The company will go on to invest an additional $600 million by 2020 in a bid to boost production and fulfill a sales target of $1 billion that year.

The CEO expressed optimistic prospects for the new factory.

“China accounts for 40 percent of global demand for electric cars,” Cho said. “In this regard, Samsung SDI hopes to become a leading player in the market.”

Cho also touted the city of Xi’an as the right place to house the complex.

“Xi’an is a key place for China’s economic development initiative, ‘One Belt, One Road,’” he said, “We will develop the plant into a global hub of EV battery manufacturing, going hand-in-hand with the development plan.”

The initiative is aimed at boosting development along the ancient “silk road” trading routes between China and Europe, and Xi’an has been selected as the starting point of the so-called Silk Road Economic Belt.

Despite the rosy prospects painted by the company, analysts have mixed views on the electric vehicle industry.

Skeptics worry that the limited availability of charging stations will ultimately hold back EVs from becoming alternatives to conventional cars.

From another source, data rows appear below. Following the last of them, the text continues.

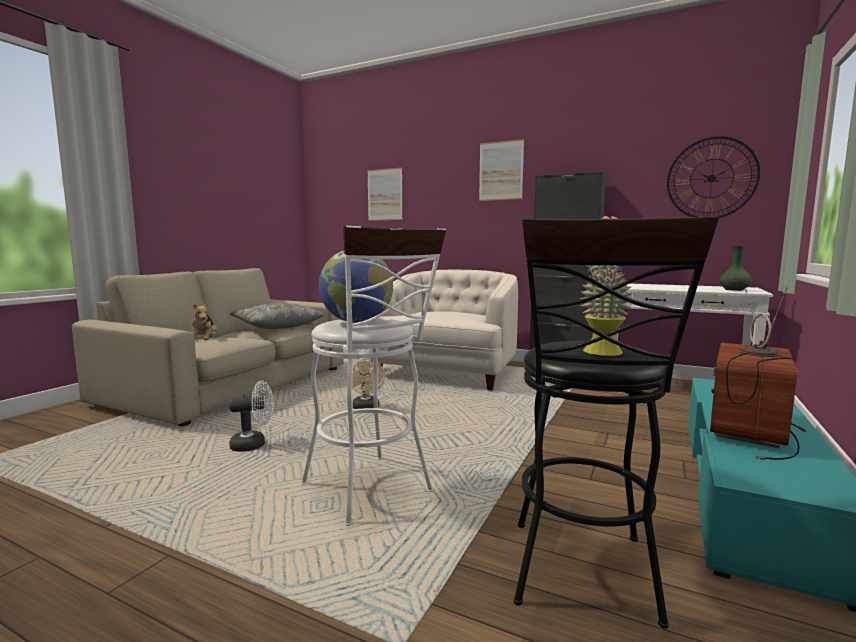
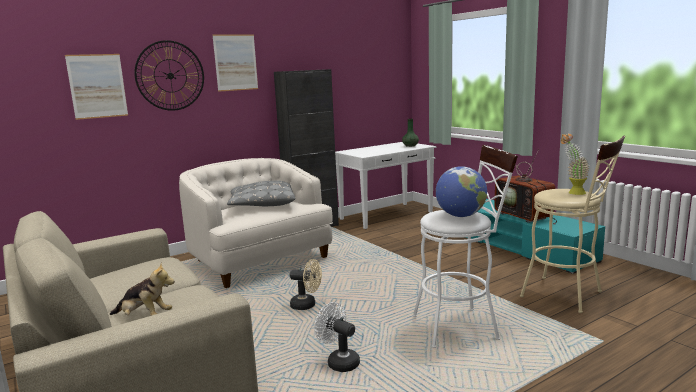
camera: 60 degrees left, 5 degrees up
(254, 444) = (339, 362): white fan -> white fan turned 60 degrees counterclockwise
(276, 326) = (137, 273): grey pillow -> grey pillow (261, 204)
(583, 578) = (568, 295): black stool -> beige stool
(711, 178) = (375, 73): wall clock -> wall clock (170, 75)

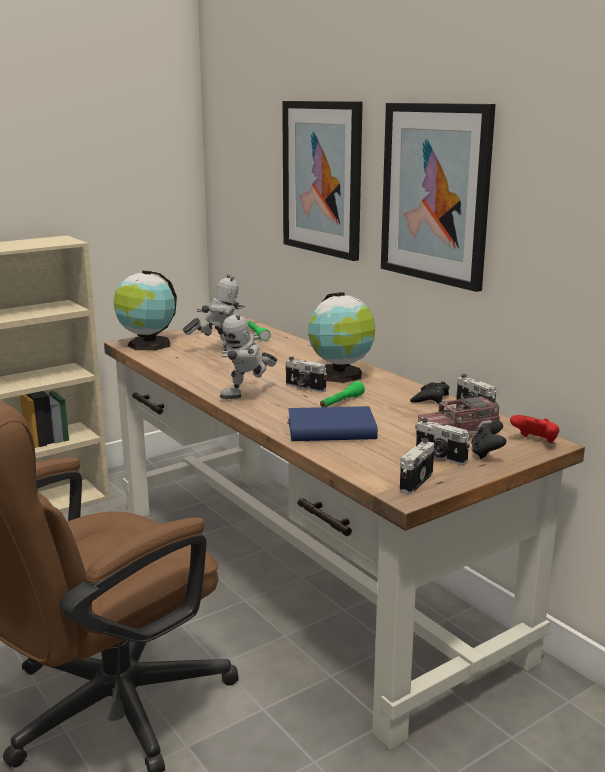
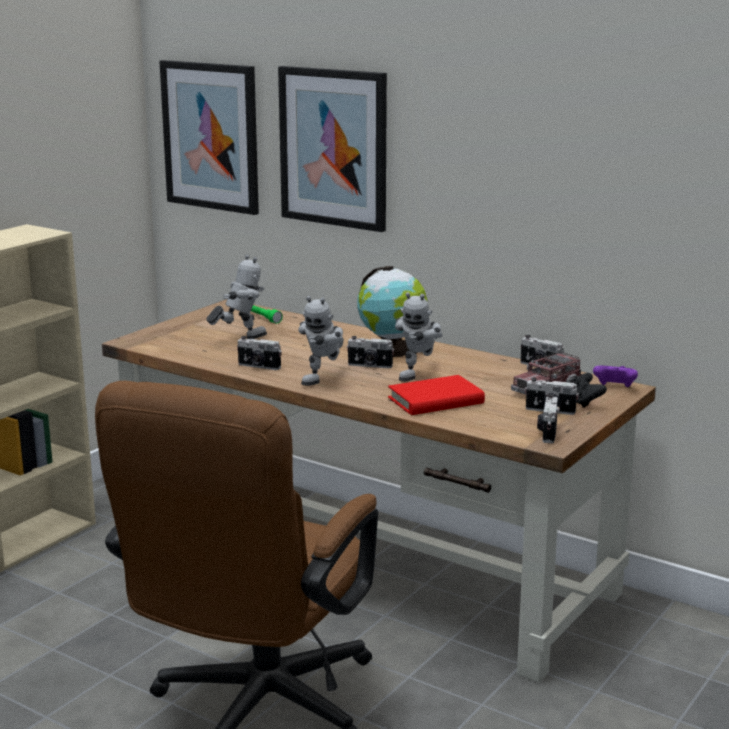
camera: 20 degrees left, 0 degrees up
(147, 345) = (156, 341): globe -> none
(205, 376) = (259, 366): none -> camera
(331, 430) = (436, 401): blue book -> red book
(341, 403) = (419, 376): green flashlight -> toy robot
(430, 398) = (494, 361): black game controller -> none
(435, 193) = (480, 165): picture -> picture (211, 136)
(535, 442) = (614, 388): red game controller -> purple game controller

Some analysts have also pointed out that battery suppliers are so numerous that competition within the market will be cutthroat.

But the Chinese government’s announcement to support electric car-charging stations in October boosted the morale of battery suppliers.

China said it will build a nationwide charging station network to serve the power demands of five million electric vehicles by 2020.

China sees that speeding up the construction of a nationwide charging network will help achieve its goal of reducing pollution by boosting the appeal of electric cars.

Rival LG Chem is also betting big on lithium batteries tailored for the vehicles.

The company announced Wednesday that it will supply nearly all of the powertrain parts and other components for its long-range Chevrolet Bolt.

LG Chem forged a partnership with Volkswagen AG’s Audi division, Daimler AG, Ford Motor and other automakers. LG formed a vehicle components group two years ago and is also making the other parts.